3.                  The union has not sustained its burden of proof to establish a prima facie case of discrimination against Ingrid Fields in violation of RCW 41.56.040, so that no violation of RCW 41.56.140(1) has been established in this case.

ORDER

The complaint charging unfair labor practices filed in the above-captioned matter is DISMISSED on its merits.

Issued at Olympia, Washington, this 15th day of March, 2004.

PUBLIC EMPLOYMENT RELATIONS COMMISSION

[SIGNED]

J. MARTIN SMITH, Examiner

This order will be the final order of the agency unless a notice of appeal is filed with the Commission under WAC 391-45-350.



[1]          City of Tacoma, Decision 8031 (PECB, 2003).

[2]          In an e-mail message sent to Fields later that day, Daulton cautioned that Fields must not make “derogatory comments about people or to people . . .” and indicated that Daulton would intervene if communication between Fields and Hehrir broke down again.

[3]          Daulton was familiar with Logan, who has represented City of Tacoma employees over an extended period of time.
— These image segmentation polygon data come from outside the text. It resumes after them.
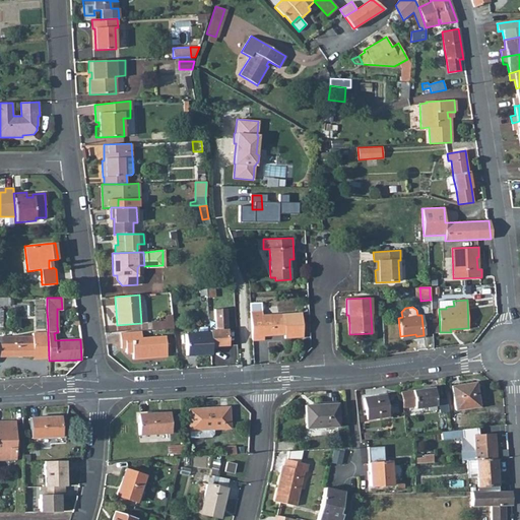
[(210,346),(229,345),(225,309),(214,310),(215,330),(209,330),(210,332),(210,346)]
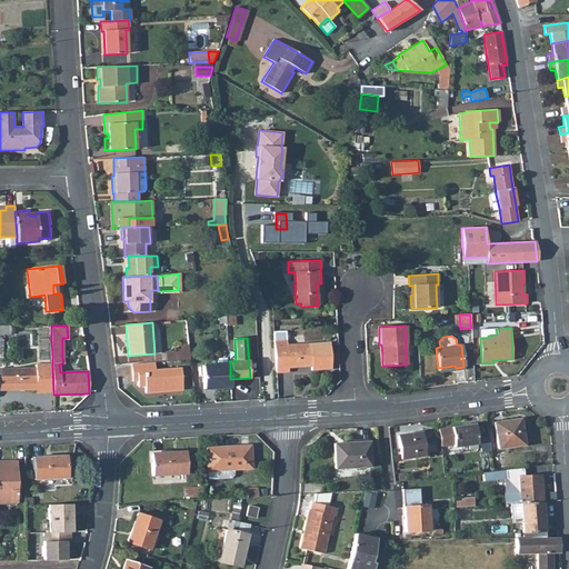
[(287,345),(287,341),(275,341),(276,372),(288,371),(288,368),(311,367),(311,370),(331,369),(330,342),(287,345)]
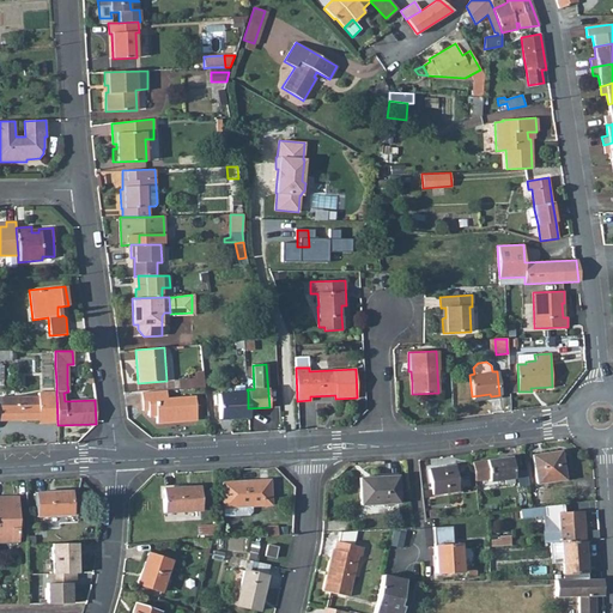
[(180,389),(204,387),(202,371),(196,372),(196,378),(180,380),(180,389)]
[4]          The February 21 meeting was mentioned in a letter from Tacoma PUD official Bill Schatz.  That letter also made reference to the meetings on February 5, 7, and 10.
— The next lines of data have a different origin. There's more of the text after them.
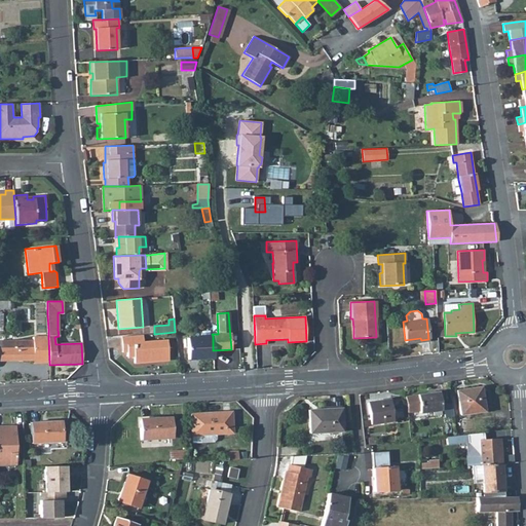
[(143,334),(120,336),(121,351),(126,351),(127,357),(134,355),(135,363),(168,360),(166,340),(143,342),(143,334)]
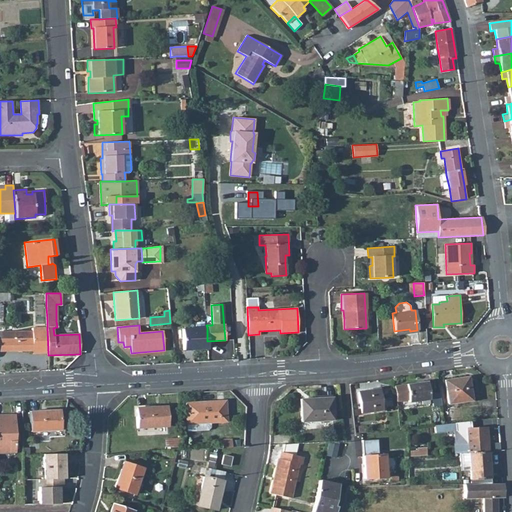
[(208,348),(207,341),(207,327),(182,328),(183,349),(208,348)]
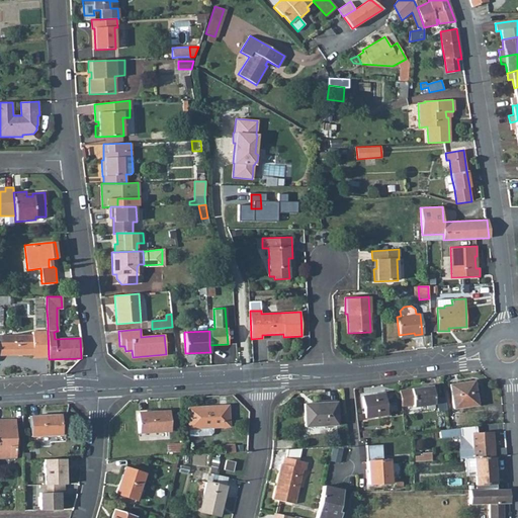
[(32,336),(0,336),(0,354),(33,354),(33,357),(49,357),(48,332),(32,332),(32,336)]
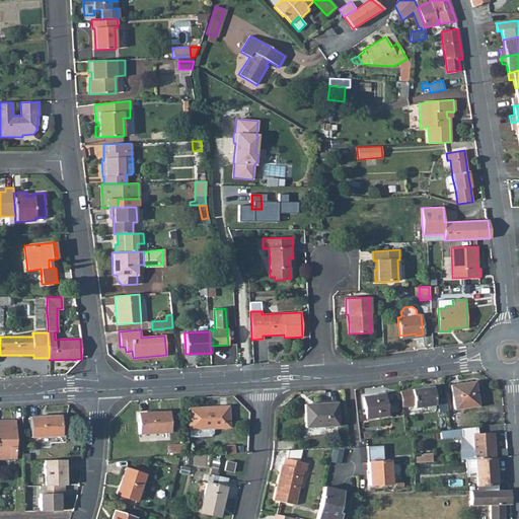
[(474,381),(450,385),(454,410),(478,405),(474,381)]
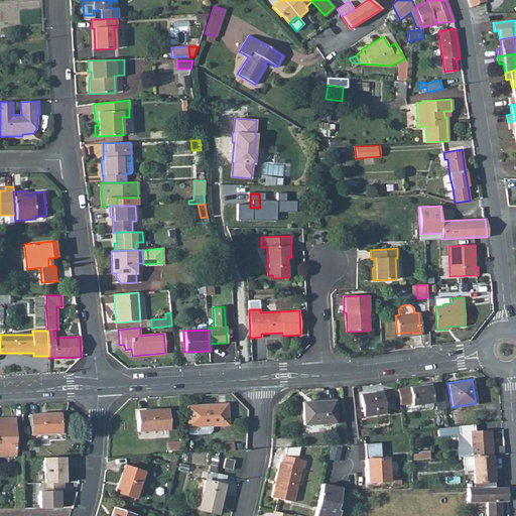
[(432,402),(430,387),(420,388),(419,386),(397,389),(400,405),(411,403),(411,405),(426,403),(432,402)]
[5]          Her medical condition was verified by her physician, and is not at issue in this proceeding. 

[6]          Under direct examination, Logan recalled negotiating in this time frame to keep Fields and other City of Tacoma employees in the bargaining unit, but indicated that no other action was taken regarding Fields until July 2.

[7]          On February 5, Daulton wrote to Fields about a meeting that day that clarified some of the roles Fields was to play on Hehrir’s work team.  Exhibit 6.  Daulton emphasized “getting communications back on track” and there was no mention of communications with a union official.  In the e-mail message sent two days later, after Daulton met with Hehrir, McGowan and Fields over similar topics, Daulton indicated that she heard Fields explain she had a problem with Hehrir and called union representative Logan about it.  Daulton appeared to be  disappointed about Fields’ “accusatory” attitude during the meeting, but she didn’t reveal any anger or spirit of retaliation over the contact with Logan.

[8]          Even if not condonable, disputes between equals do not provide basis for finding an interference violation under Chapter 41.56 RCW. 

[9]          The July 19 panel report is not dispositive of the unfair labor practice claim.  It suffers from a level of ambiguity, stating in “finding of fact 9” that the panel could not agree that the comments regarding the bargaining representative constituted an unfair labor practice.  The panel also appears to transpose this legal standard with that of the grievable issues brought before it.  In addition, such a finding would be one of law and not of fact.